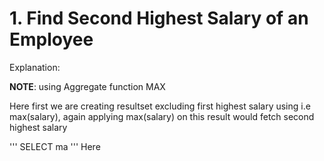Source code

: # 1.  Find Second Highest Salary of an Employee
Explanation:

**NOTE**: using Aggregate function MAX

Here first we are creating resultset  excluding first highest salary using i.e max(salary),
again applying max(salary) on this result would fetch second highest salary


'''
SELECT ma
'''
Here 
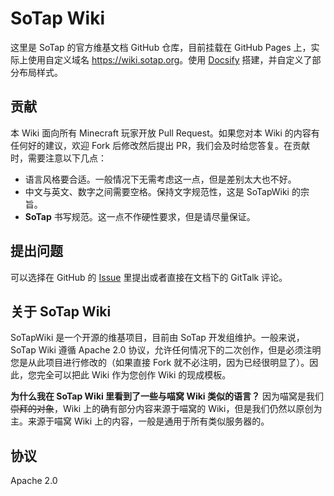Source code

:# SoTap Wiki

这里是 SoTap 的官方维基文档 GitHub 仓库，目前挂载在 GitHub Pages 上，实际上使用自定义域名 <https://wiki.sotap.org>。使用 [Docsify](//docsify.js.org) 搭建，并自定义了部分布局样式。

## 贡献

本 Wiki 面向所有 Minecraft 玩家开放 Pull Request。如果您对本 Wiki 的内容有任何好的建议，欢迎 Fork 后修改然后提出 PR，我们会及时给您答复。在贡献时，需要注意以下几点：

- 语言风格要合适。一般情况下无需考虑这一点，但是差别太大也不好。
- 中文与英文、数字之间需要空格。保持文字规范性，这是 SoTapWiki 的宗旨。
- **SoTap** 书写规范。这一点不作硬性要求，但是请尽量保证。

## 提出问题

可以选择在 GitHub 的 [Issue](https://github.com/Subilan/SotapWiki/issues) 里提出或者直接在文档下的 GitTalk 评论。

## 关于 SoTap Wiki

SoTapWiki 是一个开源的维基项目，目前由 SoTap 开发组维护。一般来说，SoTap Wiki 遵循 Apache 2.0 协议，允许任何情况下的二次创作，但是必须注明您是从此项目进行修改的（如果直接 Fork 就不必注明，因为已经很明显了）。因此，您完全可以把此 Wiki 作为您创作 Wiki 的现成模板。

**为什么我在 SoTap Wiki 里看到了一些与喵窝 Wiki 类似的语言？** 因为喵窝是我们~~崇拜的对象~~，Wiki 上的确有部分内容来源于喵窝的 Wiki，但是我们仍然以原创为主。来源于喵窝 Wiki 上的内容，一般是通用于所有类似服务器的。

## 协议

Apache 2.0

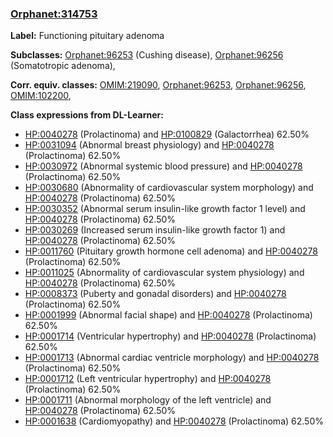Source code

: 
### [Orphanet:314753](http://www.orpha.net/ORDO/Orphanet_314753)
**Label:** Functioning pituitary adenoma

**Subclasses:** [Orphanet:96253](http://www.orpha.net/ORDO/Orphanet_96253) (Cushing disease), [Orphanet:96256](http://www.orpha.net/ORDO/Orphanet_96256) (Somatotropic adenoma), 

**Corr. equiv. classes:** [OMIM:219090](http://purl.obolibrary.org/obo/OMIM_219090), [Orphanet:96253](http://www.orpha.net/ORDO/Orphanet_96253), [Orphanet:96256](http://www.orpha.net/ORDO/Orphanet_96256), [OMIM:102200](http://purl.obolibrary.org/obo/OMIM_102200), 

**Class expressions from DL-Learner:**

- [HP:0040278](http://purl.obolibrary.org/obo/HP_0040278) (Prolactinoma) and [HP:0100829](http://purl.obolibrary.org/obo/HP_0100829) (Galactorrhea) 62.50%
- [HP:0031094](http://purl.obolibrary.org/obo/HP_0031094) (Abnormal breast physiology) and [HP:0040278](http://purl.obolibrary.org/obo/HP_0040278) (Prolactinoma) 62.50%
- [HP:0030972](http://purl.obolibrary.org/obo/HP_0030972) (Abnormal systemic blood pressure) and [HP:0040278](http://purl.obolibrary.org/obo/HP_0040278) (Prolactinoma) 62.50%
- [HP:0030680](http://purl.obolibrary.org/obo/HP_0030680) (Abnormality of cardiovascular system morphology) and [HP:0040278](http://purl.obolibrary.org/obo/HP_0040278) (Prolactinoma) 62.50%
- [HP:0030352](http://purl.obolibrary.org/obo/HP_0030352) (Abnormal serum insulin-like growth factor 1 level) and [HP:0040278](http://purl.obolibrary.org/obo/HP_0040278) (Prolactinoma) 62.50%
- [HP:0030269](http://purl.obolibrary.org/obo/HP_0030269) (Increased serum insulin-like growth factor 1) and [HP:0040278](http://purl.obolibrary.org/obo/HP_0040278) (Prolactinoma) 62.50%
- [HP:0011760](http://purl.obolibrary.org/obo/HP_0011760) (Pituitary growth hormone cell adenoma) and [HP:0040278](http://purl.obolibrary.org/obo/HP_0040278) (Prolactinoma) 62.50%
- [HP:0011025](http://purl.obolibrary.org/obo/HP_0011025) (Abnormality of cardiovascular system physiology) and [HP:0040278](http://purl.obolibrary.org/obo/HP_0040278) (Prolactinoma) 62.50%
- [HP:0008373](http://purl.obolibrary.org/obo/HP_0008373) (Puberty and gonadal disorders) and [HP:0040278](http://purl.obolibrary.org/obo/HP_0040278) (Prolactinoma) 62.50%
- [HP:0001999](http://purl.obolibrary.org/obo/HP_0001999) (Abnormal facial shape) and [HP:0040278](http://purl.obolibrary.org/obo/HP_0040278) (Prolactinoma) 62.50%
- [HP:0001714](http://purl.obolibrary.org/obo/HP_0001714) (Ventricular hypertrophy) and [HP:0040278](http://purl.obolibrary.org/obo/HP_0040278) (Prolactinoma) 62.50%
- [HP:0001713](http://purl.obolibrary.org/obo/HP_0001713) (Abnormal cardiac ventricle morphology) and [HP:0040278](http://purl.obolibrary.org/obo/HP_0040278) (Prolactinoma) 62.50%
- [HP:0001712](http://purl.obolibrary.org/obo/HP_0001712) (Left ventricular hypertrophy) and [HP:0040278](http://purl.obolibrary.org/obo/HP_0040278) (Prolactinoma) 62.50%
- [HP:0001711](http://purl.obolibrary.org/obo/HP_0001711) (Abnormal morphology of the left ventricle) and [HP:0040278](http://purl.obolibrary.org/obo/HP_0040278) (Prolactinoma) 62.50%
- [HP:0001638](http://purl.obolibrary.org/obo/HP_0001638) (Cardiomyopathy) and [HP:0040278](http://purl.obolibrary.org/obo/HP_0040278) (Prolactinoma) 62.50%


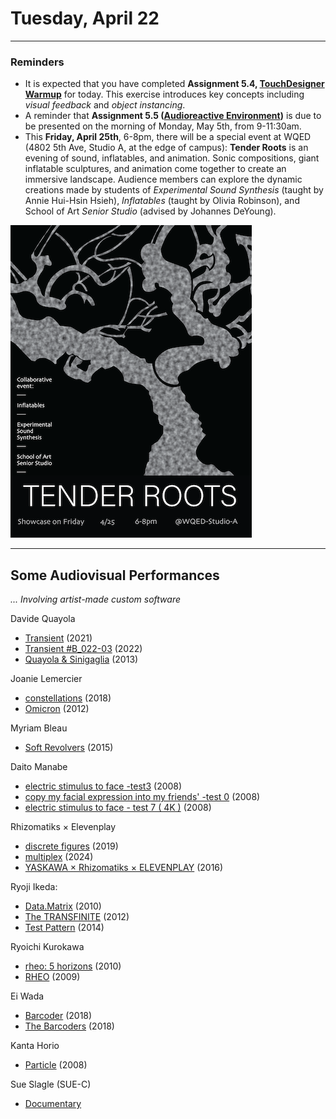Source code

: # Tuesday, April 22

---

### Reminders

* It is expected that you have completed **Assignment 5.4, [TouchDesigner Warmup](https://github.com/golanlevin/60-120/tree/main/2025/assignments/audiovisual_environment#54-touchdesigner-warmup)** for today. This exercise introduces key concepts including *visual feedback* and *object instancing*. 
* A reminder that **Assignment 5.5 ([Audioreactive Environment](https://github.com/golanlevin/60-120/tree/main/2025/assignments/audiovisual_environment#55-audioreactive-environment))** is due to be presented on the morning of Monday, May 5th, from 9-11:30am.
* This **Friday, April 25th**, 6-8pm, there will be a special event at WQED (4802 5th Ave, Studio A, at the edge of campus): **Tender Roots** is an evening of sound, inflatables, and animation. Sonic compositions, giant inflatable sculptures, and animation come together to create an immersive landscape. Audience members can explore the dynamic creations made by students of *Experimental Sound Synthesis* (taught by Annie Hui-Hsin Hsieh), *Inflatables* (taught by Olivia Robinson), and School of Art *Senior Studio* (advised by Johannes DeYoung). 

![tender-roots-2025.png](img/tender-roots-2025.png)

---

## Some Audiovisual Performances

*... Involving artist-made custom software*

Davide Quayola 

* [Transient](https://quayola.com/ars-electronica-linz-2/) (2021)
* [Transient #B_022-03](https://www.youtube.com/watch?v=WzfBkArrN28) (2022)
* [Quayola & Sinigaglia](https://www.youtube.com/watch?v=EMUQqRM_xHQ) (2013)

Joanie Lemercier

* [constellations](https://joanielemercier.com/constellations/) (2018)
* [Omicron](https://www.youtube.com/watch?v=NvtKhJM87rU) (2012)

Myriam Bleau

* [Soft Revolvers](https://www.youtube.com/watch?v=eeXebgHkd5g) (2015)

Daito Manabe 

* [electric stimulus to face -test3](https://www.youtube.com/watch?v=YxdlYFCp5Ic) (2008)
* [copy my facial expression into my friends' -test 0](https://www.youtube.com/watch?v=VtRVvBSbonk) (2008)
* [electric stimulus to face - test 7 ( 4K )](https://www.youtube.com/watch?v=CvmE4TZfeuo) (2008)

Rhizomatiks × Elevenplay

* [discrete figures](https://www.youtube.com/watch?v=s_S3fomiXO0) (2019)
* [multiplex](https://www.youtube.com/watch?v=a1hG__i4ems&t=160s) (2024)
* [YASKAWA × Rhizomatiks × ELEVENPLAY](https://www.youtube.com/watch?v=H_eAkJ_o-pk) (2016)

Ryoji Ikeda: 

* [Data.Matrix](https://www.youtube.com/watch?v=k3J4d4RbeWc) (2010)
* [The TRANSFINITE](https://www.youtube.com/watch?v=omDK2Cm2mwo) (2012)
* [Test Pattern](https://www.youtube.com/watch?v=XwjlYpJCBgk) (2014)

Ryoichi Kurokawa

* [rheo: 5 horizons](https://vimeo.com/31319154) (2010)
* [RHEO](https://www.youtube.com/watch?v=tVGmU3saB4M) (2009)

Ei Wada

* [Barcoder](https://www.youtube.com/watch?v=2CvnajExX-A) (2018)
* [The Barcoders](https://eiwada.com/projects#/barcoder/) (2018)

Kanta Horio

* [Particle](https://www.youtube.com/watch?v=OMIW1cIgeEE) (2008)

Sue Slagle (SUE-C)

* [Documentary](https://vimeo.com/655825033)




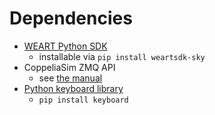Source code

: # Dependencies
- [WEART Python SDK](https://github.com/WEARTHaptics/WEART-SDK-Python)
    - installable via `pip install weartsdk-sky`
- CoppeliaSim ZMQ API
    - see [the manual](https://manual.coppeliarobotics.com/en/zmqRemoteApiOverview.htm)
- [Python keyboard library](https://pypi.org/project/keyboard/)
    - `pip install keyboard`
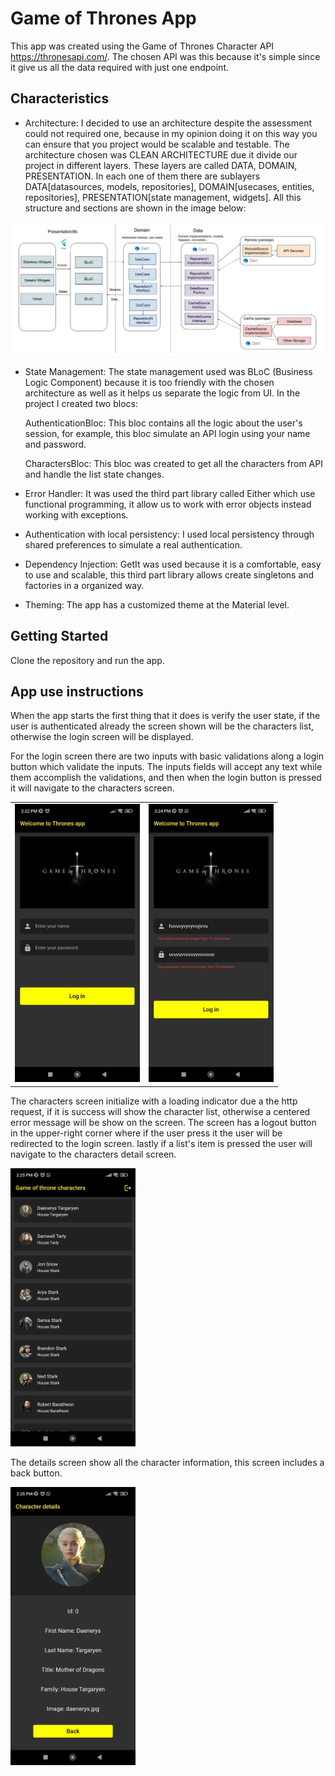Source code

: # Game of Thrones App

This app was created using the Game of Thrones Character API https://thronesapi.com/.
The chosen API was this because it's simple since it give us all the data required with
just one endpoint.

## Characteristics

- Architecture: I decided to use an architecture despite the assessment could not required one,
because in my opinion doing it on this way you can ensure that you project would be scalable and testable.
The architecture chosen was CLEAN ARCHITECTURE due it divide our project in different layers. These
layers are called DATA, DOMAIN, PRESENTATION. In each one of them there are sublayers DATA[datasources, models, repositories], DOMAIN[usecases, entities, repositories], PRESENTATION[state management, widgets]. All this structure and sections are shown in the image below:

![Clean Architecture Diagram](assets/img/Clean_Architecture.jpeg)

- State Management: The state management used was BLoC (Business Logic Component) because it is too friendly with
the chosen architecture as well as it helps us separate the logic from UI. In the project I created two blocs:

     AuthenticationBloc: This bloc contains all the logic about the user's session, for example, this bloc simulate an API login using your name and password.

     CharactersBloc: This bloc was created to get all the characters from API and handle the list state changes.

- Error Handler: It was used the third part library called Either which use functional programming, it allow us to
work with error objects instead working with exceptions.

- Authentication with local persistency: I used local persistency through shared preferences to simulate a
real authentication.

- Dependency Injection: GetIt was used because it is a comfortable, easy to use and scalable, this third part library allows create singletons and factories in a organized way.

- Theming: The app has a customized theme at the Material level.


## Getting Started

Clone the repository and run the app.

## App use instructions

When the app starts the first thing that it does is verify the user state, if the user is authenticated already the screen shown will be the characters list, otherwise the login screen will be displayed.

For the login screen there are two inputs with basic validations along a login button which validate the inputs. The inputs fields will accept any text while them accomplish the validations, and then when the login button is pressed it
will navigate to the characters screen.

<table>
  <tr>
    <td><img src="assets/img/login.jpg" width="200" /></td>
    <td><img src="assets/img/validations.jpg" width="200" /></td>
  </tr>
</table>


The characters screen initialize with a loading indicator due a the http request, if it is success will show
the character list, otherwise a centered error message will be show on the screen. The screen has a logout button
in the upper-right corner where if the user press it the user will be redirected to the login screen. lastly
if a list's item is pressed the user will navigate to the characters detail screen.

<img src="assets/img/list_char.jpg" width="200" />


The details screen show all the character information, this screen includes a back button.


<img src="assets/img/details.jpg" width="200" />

+++++

> **Assigned task**
Only the lines from the beginning of the listing through the line with "## 关于 SoTap Wiki", both ends included, are to be repeated exactly; pictures stay out.

> **Reply to the exercise**
Source code

: # 1.  Find Second Highest Salary of an Employee
Explanation:

**NOTE**: using Aggregate function MAX

Here first we are creating resultset  excluding first highest salary using i.e max(salary),
again applying max(salary) on this result would fetch second highest salary


'''
SELECT ma
'''
Here 
Source code

:# SoTap Wiki

这里是 SoTap 的官方维基文档 GitHub 仓库，目前挂载在 GitHub Pages 上，实际上使用自定义域名 <https://wiki.sotap.org>。使用 [Docsify](//docsify.js.org) 搭建，并自定义了部分布局样式。

## 贡献

本 Wiki 面向所有 Minecraft 玩家开放 Pull Request。如果您对本 Wiki 的内容有任何好的建议，欢迎 Fork 后修改然后提出 PR，我们会及时给您答复。在贡献时，需要注意以下几点：

- 语言风格要合适。一般情况下无需考虑这一点，但是差别太大也不好。
- 中文与英文、数字之间需要空格。保持文字规范性，这是 SoTapWiki 的宗旨。
- **SoTap** 书写规范。这一点不作硬性要求，但是请尽量保证。

## 提出问题

可以选择在 GitHub 的 [Issue](https://github.com/Subilan/SotapWiki/issues) 里提出或者直接在文档下的 GitTalk 评论。

## 关于 SoTap Wiki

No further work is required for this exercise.